The study introduces a hybrid QD-SnS2 FET device with substantially improved photosensitivity and spectral responsivity, revealing the role of energy transfer and charge mobility enhancement.

Findings

Photocurrent response increased by over 500%

Spectral responsivity exceeded 650 A/W at 400 nm

Enhanced charge mobility due to reduced Schottky barrier

Abstract

We report an improved photosensitivity in few-layer tin disulfide (SnS2) field-effect transistors (FETs) following doping with CdSe/ZnS core/shell quantum dots (QDs).
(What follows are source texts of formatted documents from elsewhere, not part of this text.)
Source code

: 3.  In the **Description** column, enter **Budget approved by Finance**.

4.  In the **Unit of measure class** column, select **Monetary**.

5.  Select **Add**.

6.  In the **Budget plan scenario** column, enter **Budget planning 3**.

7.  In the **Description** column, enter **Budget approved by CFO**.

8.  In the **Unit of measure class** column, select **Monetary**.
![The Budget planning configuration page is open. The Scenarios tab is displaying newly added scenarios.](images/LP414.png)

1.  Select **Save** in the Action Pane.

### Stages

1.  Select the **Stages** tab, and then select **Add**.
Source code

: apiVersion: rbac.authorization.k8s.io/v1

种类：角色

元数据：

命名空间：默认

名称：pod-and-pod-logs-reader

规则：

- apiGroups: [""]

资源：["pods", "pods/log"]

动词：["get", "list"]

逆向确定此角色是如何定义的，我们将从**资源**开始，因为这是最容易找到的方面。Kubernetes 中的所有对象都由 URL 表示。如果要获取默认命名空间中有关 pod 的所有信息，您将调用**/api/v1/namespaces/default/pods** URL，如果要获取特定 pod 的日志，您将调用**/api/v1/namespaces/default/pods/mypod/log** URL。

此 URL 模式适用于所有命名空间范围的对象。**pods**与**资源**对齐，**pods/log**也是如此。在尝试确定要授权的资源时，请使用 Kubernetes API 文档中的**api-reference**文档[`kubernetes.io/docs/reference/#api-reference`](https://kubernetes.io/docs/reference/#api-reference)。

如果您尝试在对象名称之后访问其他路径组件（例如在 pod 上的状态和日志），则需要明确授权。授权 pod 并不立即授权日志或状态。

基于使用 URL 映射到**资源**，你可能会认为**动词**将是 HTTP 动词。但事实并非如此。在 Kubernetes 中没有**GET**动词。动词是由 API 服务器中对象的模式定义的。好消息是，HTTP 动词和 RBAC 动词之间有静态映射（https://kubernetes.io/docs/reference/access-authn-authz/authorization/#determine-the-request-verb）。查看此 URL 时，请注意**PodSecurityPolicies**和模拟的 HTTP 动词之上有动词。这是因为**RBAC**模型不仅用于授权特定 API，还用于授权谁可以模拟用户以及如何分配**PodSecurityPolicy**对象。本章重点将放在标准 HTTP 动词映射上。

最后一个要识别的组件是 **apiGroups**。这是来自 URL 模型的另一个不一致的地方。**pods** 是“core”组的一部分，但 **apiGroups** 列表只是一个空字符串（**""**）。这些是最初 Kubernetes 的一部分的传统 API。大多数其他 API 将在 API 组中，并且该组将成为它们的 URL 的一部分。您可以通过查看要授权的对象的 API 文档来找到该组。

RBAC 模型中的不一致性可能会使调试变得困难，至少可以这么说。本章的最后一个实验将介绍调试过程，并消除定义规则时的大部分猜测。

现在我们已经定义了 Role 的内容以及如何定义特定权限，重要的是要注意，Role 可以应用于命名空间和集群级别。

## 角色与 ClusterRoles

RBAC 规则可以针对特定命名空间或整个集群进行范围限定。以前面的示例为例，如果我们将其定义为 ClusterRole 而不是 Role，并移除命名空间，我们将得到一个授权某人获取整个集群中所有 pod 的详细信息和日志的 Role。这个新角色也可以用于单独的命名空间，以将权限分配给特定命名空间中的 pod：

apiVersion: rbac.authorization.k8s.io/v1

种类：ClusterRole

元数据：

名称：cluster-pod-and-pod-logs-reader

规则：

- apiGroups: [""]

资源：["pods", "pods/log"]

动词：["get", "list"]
The hybrid QD-SnS2 FET devices achieve more than 500 percent increase in the photocurrent response compared with the starting SnS2-only FET device and a spectral responsivity reaching over 650 A/W at 400 nm wavelength. The negligible electrical conductance in a control QD-only FET device suggests that energy transfer between QDs and SnS2 is the main mechanism responsible for the sensitization effect, which is consistent with the strong spectral overlap between QD photoluminescence and SnS2 optical absorption as well as the large nominal donor-acceptor interspacing between QD core and SnS2. We also find an enhanced charge carrier mobility in hybrid QD-SnS2 FETs which we attribute to a reduced contact Schottky barrier width due to an elevated background charge carrier density.